Former Sunday Mirror and Sunday Express editor Eve Pollard has said she feels sorry for women occupying the top jobs in journalism because of the criticism they receive.
In an interview with Lauren Laverne on BBC 6Music, the veteran journalist said more needed to be done to achieve parity in newspaper boardrooms between men and women.
Pollard – who spent three years editing the Sunday Mirror and another three at the Sunday Express – said of her time on Fleet Street: ‘There was great competition with men and it was very difficult.
‘I still feel sorry for women in charge now because they can’t seem to do anything right.
‘If they look glamorous, that’s wrong; if they look mousy, that’s wrong; if they have babies, that’s wrong; if they don’t have babies, that’s wrong; if they’re slim, that’s wrong; if they’re fat, that’s wrong.
“There’s no right way of doing it. Nobody looks at blokes in boring suits and criticises them.”
Pollard became the second woman to edit a British national newspaper in 1988, after News of the World editor Wendy Henry, who started at the paper in 1987.
‘You have to have a thick skin and there have to be so many women that it stops being of notice and stops being of interest,’she added.
‘When you have 50 per cent of women filling the top jobs, it becomes just uninteresting. Now, a few stand out – a few run companies, a few are famous. People have a go at them.”

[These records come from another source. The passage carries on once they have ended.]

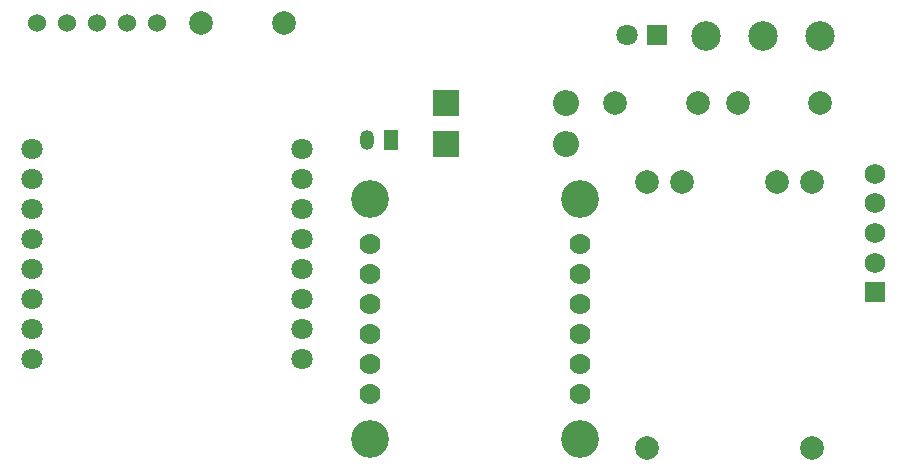
<source format=gbs>
%TF.GenerationSoftware,KiCad,Pcbnew,(6.0.11)*%
%TF.CreationDate,2023-02-17T03:20:08-05:00*%
%TF.ProjectId,IMU-pcb,494d552d-7063-4622-9e6b-696361645f70,rev?*%
%TF.SameCoordinates,Original*%
%TF.FileFunction,Soldermask,Bot*%
%TF.FilePolarity,Negative*%
%FSLAX46Y46*%
G04 Gerber Fmt 4.6, Leading zero omitted, Abs format (unit mm)*
G04 Created by KiCad (PCBNEW (6.0.11)) date 2023-02-17 03:20:08*
%MOMM*%
%LPD*%
G01*
G04 APERTURE LIST*
%ADD10R,1.200000X1.700000*%
%ADD11O,1.200000X1.700000*%
%ADD12C,2.000000*%
%ADD13C,1.800000*%
%ADD14C,1.778000*%
%ADD15C,3.200000*%
%ADD16C,1.524000*%
%ADD17C,2.500000*%
%ADD18R,1.750000X1.750000*%
%ADD19C,1.750000*%
%ADD20R,2.200000X2.200000*%
%ADD21O,2.200000X2.200000*%
%ADD22R,1.800000X1.800000*%
G04 APERTURE END LIST*
D10*
%TO.C,J2*%
X142850000Y-81600000D03*
D11*
X140850000Y-81600000D03*
%TD*%
D12*
%TO.C,R3*%
X168800000Y-78500000D03*
X161800000Y-78500000D03*
%TD*%
%TO.C,R2*%
X133800000Y-71700000D03*
X126800000Y-71700000D03*
%TD*%
D13*
%TO.C,U2*%
X112471012Y-82351012D03*
X112471012Y-84891012D03*
X112471012Y-87431012D03*
X112471012Y-89971012D03*
X112471012Y-92511012D03*
X112471012Y-95051012D03*
X112471012Y-97591012D03*
X112471012Y-100131012D03*
X135331012Y-100131012D03*
X135331012Y-97591012D03*
X135331012Y-95051012D03*
X135331012Y-92511012D03*
X135331012Y-89971012D03*
X135331012Y-87431012D03*
X135331012Y-84891012D03*
X135331012Y-82351012D03*
%TD*%
D12*
%TO.C,R1*%
X179200000Y-78500000D03*
X172200000Y-78500000D03*
%TD*%
D14*
%TO.C,U3*%
X158890000Y-103150000D03*
X158890000Y-100610000D03*
X158890000Y-98070000D03*
X158890000Y-95530000D03*
X158890000Y-92990000D03*
X158890000Y-90450000D03*
X141110000Y-103150000D03*
X141110000Y-100610000D03*
X141110000Y-98070000D03*
X141110000Y-95530000D03*
X141110000Y-92990000D03*
X141110000Y-90450000D03*
D15*
X141110000Y-106960000D03*
X141110000Y-86640000D03*
X158890000Y-106960000D03*
X158890000Y-86640000D03*
%TD*%
D16*
%TO.C,J1*%
X112880000Y-71700000D03*
X115420000Y-71700000D03*
X117960000Y-71700000D03*
X120500000Y-71700000D03*
X123040000Y-71700000D03*
%TD*%
D17*
%TO.C,S1*%
X169550000Y-72850000D03*
X174350000Y-72850000D03*
X179150000Y-72850000D03*
%TD*%
D18*
%TO.C,J3*%
X183800000Y-94500000D03*
D19*
X183800000Y-92000000D03*
X183800000Y-89500000D03*
X183800000Y-87000000D03*
X183800000Y-84500000D03*
%TD*%
D20*
%TO.C,D3*%
X147520000Y-78500000D03*
D21*
X157680000Y-78500000D03*
%TD*%
D22*
%TO.C,D1*%
X165375000Y-72750000D03*
D13*
X162835000Y-72750000D03*
%TD*%
D12*
%TO.C,U1*%
X164500000Y-85200000D03*
X167500000Y-85200000D03*
X175500000Y-85200000D03*
X178500000Y-85200000D03*
X164500000Y-107700000D03*
X178500000Y-107700000D03*
%TD*%
D20*
%TO.C,D2*%
X147520000Y-82000000D03*
D21*
X157680000Y-82000000D03*
%TD*%
M02*

</source>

Today, the editors of three of Britain’s 20 national daily and Sunday newspapers are women – Rebekah Wade at the Sun, Tina Weaver on the Sunday Mirror and Dawn Neesom, who edits the Daily Star.
The London Evening Standard has been edited by Veronica Wadley since 2002.
The Sunday Mirror has had five women editors in its history – Eve Pollard, Bridget Rowe, Tessa Hilton, Amanda Platell and Tina Weaver.
The News of the World has had three – Wendy Henry, Patsy Chapman and Rebekah Wade – the same number as the Sunday Express, which has been edited by Eve Pollard, Sue Douglas and Amanda Platell.
The Guardian, Observer, Times, Sunday Times, Daily Telegraph, Daily Mirror, Daily Mail, Mail on Sunday and Financial Times have always been edited by men.